In questo scenario di amore ritrovato sono sorte numerose associazioni che promuovono il rispetto per il cavallo e la sua utilizzazione in attività che vanno oltre gli impieghi tradizionali, da animale da lavoro nei campi e nella "tritatura del grano", e da animale di compagnia nelle escursioni tra i monti, le colline e le paludi a prezioso protagonista di formazione e di riabilitazione psico-sociale.

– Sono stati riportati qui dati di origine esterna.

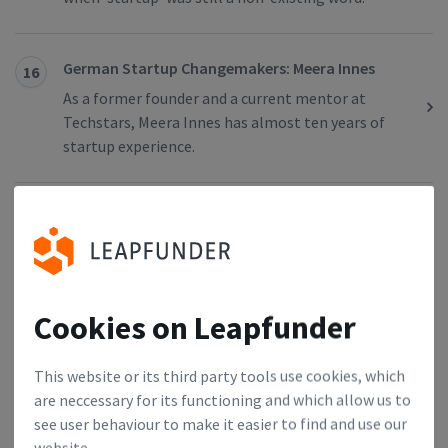
German Startup Changemakers: Meera Innes
16
As a former founder and a current mentor at
Techstars, Meera Innes has almost ten years of
startup experience.
Dutch Startup Changemakers: Ruben
17
Nieuwenhuis
Ruben Nieuwenhuis is an entrepreneur who already
set up five startups. As the former director of
Cookies on Leapfunder
StartupAmsterdam and co-initiator of
StartupDelta, his purpose is to strengthen the
ecosystem in the Netherlands.
This website or its third party tools use cookies, which
are neccessary for its functioning and which allow us to
see user behaviour to make it easier to find and use our
German Startup Changemakers: Miriam Bundel
18
website.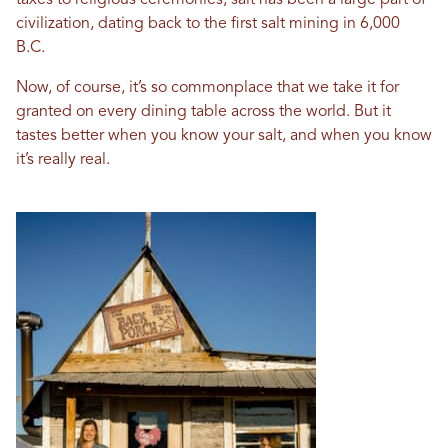
taxes to religious ceremonies, salt has been a large part of
civilization, dating back to the first salt mining in 6,000
B.C.
Now, of course, it’s so commonplace that we take it for
granted on every dining table across the world. But it
tastes better when you know your salt, and when you know
it’s really real.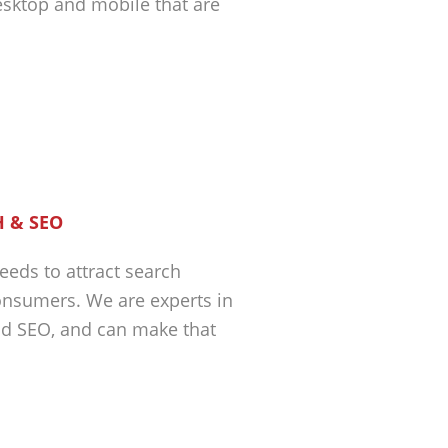
esktop and mobile that are
 & SEO
eeds to attract search
nsumers. We are experts in
nd SEO, and can make that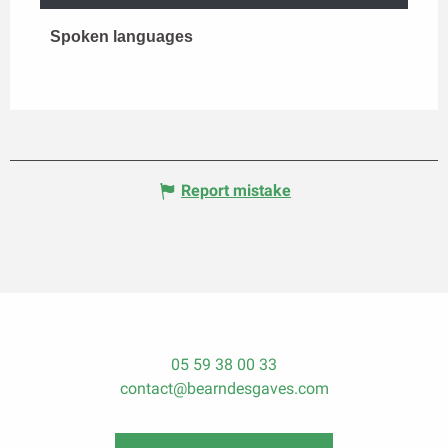
Spoken languages
Spoken languages
Report mistake
05 59 38 00 33
contact@bearndesgaves.com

Una volta domato, il Pony d'Esperia acquista un comportamento docile verso l'uomo. Essendo di media levatura, si presta ad essere prezioso nelle scuole di addestramento per i bambini. Ma una ulteriore funzione sociale svolge il cavallo in un settore che va ulteriormente indagato scientificamente: l'uso del cavallo in genere e di quello d'Esperia in particolare, nel mondo della neuropsichiatria. E' sorto un settore specifico in questo ambito di recupero classificato come settore dell'Ippoterapia. E' nata a tal fine una specifica associazione, la SIFIP (Società Italiana per la Formazione in Psichiatria), una ulteriore occasione per incrementare e migliorare i livelli qualitativi di collaborazione fra l'uomo ed il cavallo, è offerta, ancora una volta, da Carpineto. Nell'altopiano carsico di Pian delle Faggeta, nei giorni 19, 20 e 21 luglio, è stata organizzata la seconda rassegna nazionale del Pony d'Esperia dei monti Lepini. Particolare importanza ha avuto il convegno sul tema "Il Pony d'Esperia... un Pony da valorizzare". L'Ente Pallio della Carriera e Carpineto ci fanno immergere, ancora oggi, che è il tempo del disimpegno e dell'arida quotidianità, nel mondo mitico ove si aggirano cavalli scalpitanti, sempre più amici dell'uomo.